What is being asked:
Whenever a line in the entries below contains "evento", copy that line.
----- Data to use -----
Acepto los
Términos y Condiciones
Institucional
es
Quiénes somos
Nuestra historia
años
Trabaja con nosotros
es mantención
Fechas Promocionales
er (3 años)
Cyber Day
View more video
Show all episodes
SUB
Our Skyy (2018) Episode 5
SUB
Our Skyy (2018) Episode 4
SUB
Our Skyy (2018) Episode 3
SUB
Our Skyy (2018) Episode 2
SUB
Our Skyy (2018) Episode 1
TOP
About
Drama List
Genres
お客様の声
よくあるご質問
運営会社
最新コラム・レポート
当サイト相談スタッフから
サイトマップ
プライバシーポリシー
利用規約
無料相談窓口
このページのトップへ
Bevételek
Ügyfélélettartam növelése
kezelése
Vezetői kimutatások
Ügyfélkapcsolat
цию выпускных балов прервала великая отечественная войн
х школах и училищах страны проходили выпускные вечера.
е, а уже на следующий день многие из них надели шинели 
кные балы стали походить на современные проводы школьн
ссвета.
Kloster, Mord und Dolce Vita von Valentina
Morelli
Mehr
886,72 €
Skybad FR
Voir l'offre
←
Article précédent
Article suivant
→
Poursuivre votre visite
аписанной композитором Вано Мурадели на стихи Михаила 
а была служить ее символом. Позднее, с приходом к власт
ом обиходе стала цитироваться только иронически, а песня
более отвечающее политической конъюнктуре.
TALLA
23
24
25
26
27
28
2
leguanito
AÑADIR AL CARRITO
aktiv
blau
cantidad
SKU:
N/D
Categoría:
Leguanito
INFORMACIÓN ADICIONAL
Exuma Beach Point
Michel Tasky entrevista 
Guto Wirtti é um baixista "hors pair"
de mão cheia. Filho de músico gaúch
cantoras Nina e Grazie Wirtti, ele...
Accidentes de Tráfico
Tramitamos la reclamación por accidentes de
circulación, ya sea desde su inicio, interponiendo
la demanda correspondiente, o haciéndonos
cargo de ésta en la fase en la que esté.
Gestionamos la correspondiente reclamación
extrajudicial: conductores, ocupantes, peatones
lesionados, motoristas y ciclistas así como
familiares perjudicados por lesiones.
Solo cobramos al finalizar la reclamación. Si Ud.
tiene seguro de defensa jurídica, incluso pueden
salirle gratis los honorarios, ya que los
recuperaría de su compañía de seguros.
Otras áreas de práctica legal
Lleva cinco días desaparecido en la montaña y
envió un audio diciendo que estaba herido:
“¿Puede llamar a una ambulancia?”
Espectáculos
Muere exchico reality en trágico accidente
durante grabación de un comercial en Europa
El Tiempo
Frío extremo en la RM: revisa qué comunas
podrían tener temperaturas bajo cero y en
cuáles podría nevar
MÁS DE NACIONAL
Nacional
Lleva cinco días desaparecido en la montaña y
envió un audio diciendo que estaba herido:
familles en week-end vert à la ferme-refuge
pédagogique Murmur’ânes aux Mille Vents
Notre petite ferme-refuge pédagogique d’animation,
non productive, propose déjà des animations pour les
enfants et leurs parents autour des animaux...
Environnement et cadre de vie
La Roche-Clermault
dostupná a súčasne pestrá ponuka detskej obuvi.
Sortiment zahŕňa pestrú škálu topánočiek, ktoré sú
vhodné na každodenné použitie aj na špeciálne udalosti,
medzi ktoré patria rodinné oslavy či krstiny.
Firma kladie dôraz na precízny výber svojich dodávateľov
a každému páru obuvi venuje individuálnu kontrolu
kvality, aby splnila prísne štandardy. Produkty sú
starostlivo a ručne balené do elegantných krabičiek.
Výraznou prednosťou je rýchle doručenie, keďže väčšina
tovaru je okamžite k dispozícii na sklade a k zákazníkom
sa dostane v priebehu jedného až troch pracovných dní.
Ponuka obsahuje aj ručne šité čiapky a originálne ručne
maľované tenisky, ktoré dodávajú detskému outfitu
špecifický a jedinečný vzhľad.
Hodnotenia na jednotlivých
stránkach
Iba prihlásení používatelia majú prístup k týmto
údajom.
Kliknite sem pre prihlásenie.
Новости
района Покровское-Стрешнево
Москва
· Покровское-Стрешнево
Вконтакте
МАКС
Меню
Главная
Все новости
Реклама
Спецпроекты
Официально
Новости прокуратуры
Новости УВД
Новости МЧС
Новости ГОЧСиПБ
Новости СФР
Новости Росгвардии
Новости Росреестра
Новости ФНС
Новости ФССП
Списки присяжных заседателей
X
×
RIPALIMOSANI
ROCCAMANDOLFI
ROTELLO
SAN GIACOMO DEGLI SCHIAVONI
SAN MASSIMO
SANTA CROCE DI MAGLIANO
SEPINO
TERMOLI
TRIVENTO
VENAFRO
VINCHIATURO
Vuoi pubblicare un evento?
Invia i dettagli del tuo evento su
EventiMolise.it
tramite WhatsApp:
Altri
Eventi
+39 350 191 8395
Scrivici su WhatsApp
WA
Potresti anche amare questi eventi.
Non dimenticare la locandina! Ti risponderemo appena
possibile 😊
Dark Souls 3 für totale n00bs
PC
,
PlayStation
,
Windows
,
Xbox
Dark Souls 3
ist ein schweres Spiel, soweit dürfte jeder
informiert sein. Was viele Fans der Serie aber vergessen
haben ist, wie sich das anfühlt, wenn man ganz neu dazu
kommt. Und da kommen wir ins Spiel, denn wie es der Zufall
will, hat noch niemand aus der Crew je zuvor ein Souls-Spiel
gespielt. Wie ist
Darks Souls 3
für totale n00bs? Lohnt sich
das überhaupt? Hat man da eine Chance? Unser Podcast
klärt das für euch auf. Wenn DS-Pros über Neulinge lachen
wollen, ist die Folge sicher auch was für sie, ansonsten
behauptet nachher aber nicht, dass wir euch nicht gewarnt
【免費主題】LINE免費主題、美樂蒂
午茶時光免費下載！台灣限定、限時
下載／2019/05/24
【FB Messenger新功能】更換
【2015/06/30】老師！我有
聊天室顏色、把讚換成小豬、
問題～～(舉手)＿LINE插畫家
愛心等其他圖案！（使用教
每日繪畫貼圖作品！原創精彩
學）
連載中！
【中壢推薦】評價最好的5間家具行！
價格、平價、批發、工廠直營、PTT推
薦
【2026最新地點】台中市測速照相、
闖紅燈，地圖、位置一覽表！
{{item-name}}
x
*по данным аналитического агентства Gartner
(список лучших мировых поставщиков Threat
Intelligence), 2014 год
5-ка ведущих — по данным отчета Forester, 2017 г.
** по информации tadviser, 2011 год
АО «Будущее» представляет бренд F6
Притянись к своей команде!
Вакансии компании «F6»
-----
Answer to this exercise:
Vuoi pubblicare un evento?
Invia i dettagli del tuo evento su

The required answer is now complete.